Günümüzde ortalama teknolojik düzeyinde geçmiş dönemlere göre çok daha karmaşık olduğunu izliyoruz. Bundan geçmiş teknolojilerin iyileştirilmesinin, yeni bilimsel gelişmelere bağlı olarak yeni teknolojilerin üretilmesinin ve en önemlisi farklı teknolojilerin birbirine eklemlenerek daha karmaşık teknoloji kombinleri oluşturmasının etkisi var. Böyle bir durumda sınırlı kaynaklara sahip işletmelerin bu türden yoğun ve karmaşık teknolojileri kendilerinin geliştirmesi beklenemez. Günümüzde yeni teknoloji ihtiyacının aşılmasının yollarından birisi teknoloji transferi olarak görünmektedir. Teknoloji transferi; bilgi ve deneyimin ekonomiler, bölgeler, sektörler ve işletmeler arasındaki hareketi veya bilgi paketinin geliştirenden kullanıcıya aktarılması şeklindeki faaliyetlerdir. Teknoloji transferi için geliştirilmiş çok sayıda yol ve enstrüman var. Bunlar arasında satın alma, lisans anlaşması yapma, yabancı ortaklık vb. gibi bazı yöntemleri sayabiliriz. Diğer yandan üniversite – sanayi işbirliğini daha etkili ve verimli kılmak için akademik kuruluşların bünyesinde oluşturulan teknoloji transfer ofisleri bu dönemin önemli enstrümanlarından birisidir.
Teknoloji ve İş Modeli
Yukarıda özetlenen teknoloji yönetimi süreç ve faaliyetlerinin özü işletmenin iş modelinden kaynaklanır. Daha önce de değinildiği gibi; iş modeli; bir işletmenin nasıl değer –mallar ve hizmetler– yarattığını, bunları pazara ve müşteriye nasıl ulaştırdığını ve faaliyetleri sonucu nasıl gelir elde ettiğini tanımlar. Değer önermesi, örgütsel ve teknolojik yapılanma, maliyet yapısı, fiyatlama yöntemleri, gelir yapısı ve değer ağı iş modelinin belli başlı bileşenleridir. Dolayısıyla teknolojinin iş modelinin neresinde, nasıl, hangi ilişkiler içinde, hangi baskınlıkta durduğu konusunda netlik sağlanmadan teknoloji yönetimini başarmak ‘iyi şansa’ kalır.
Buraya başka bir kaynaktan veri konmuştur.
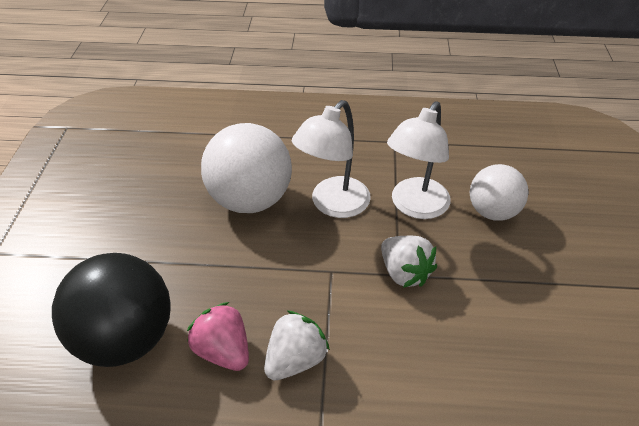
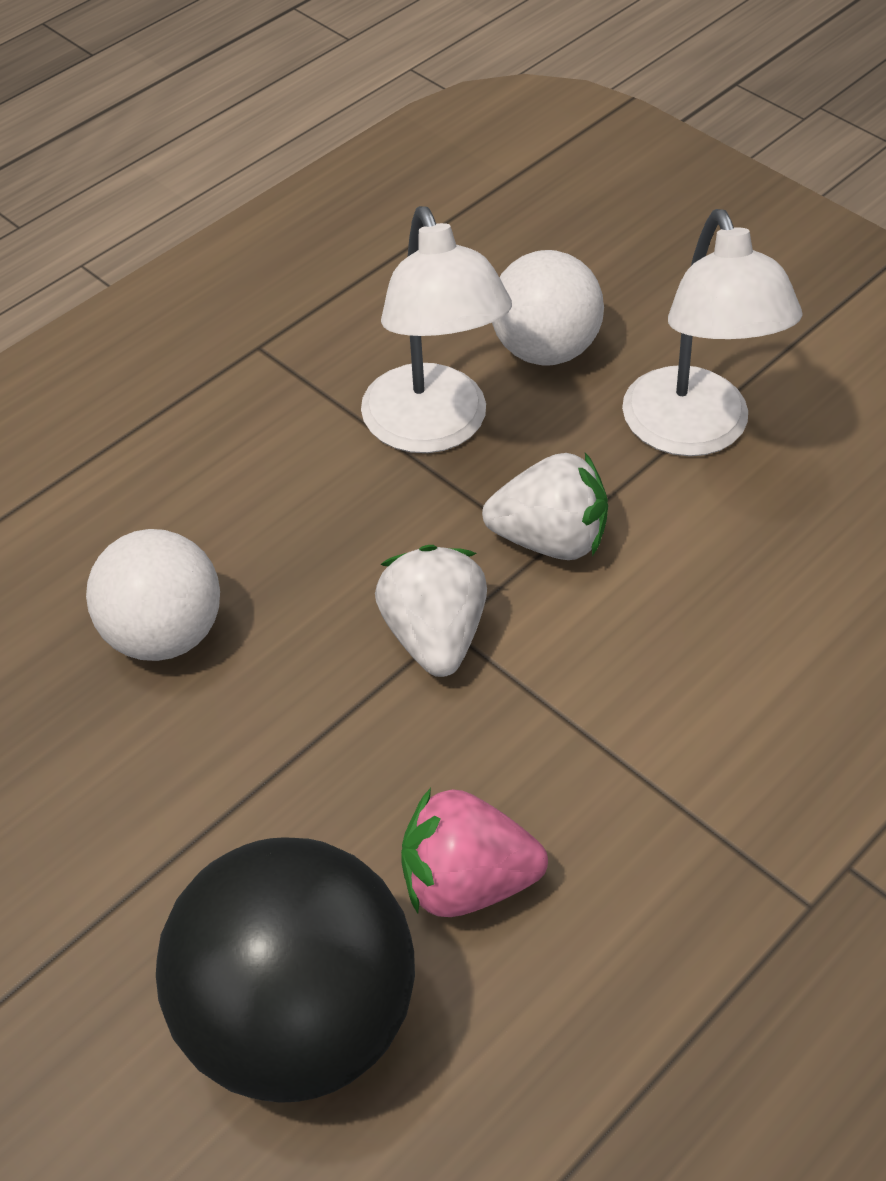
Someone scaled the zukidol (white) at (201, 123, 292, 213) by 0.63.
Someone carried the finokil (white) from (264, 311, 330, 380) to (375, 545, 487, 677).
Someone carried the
Kimi iş modellerinde –ki bu şekilde genel bir yönlenme var– teknoloji, modelin baskın bileşeni olarak işletmenin karakterini ve işleyişini belirleyici etki yapar. Teknolojinin önem, değer ve baskınlığının artması bu konuda yapılacak seçimler ve kararlar konusunda daha akıllı ve planlı olunması gereğini ortaya koyar.